Hard to Watch, Impossible to Look Away
Chris Kavan - wrote on 02/29/08
Going into The Girl Next Door without knowing what's coming is a tough proposition because even when you know what to expect, it doesn't make it any easier. Based on the novel by Jack Ketchum, which in turn is based on an true crime, The Girl Next Door follows a young boy, David and the new teen girl who has moved in next door.
It soon becomes apparent that this new home is not going to be a happy home. The family Matriarch, Ruth, and her three boys, start a cycle of punishment leading to abuse, degradation in a downward spiral that can only lead to one place. What makes it the worse is that all the neighborhood children know, and many participate, in the terrible acts and no one acts until it is much too late.

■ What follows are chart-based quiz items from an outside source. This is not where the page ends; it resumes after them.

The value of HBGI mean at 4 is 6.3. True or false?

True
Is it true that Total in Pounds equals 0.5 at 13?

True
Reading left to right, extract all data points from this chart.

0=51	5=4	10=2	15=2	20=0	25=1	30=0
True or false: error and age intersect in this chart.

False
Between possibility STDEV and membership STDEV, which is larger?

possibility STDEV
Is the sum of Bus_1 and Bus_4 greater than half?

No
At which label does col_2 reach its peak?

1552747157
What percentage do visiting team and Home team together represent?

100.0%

Some may fine this exploitive, as the story takes liberties with a very true crime - adding more horror for horror's sake - but I never felt it that way. The more graphic it gets, the more impact you feel. Personally, I found the book one of the toughest reads I've ever been through. The movie doesn't have the same effect, but it's close enough that it makes you feel dirty after watching it, like you'll never be clean again. Even if it goes a bit far, it's enough to make you sick that people are capable of such things.

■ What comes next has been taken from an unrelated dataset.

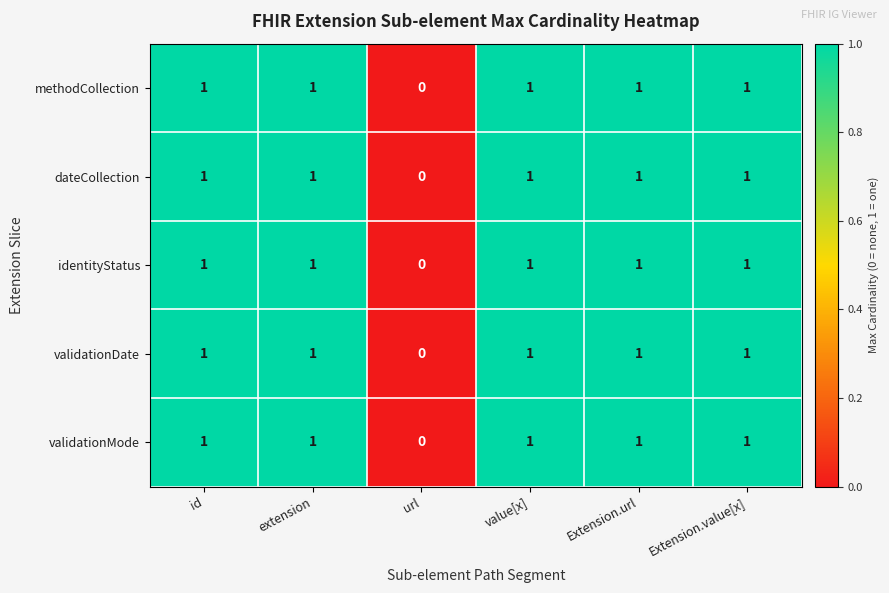

What is the total value across all series at extension?

5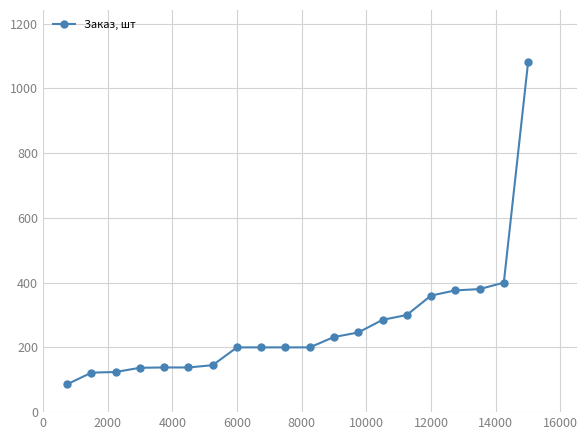

What is the maximum value shown in the chart?

1080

This is not a movie to derive pleasure from. Anyone who says otherwise either has a sick sense of humor or is just disturbed. It's not a movie you will just pop in sometime. It's a downer with very heavy subject matter. It's tough enough watching alone, I can't imagine what it would be like with a group (or in a theater). It makes my skin crawl just thinking about it.

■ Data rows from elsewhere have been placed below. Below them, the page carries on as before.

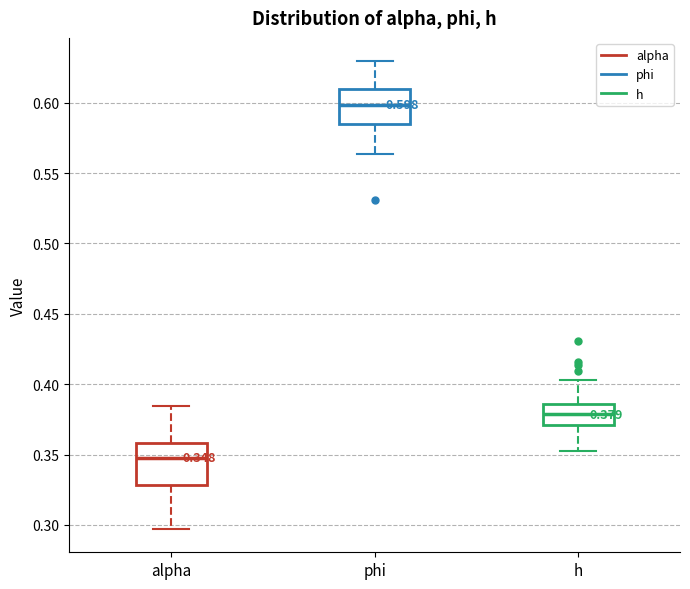

Which box's median line is the lowest?

alpha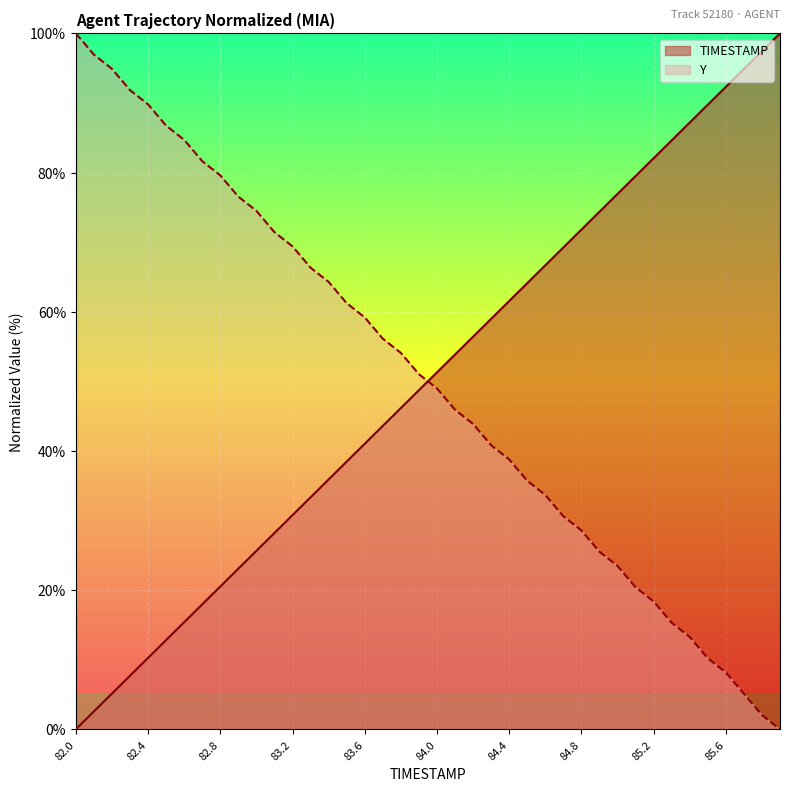

True or false: TIMESTAMP and Y cross at least once.

True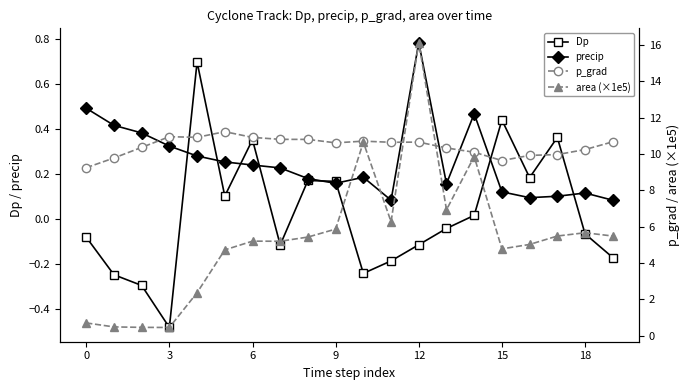

Count the number of categories in the chart.

20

Besides the subject matter, which is considerable, The Girl Next Door is a sufficient film. The acting is stiff at times, relying on untested child actors, but it does a good job of conveying naivety, fear, anger, loathing - the emotions are still there. Blanche Baker plays a truly terrifying Ruth - you can chart her decent into madness as the film progresses. I must also give praise to Blythe Auffarth, who plays the victim Meg. Any actor who has to get into that kind of character, it must be an incredible strain.
It's hard to recommend this film. It's powerful and it will stay with you for a long time but that's also its downfall: with something so unnerving it takes a strong will, and a stronger stomach, to tackle film.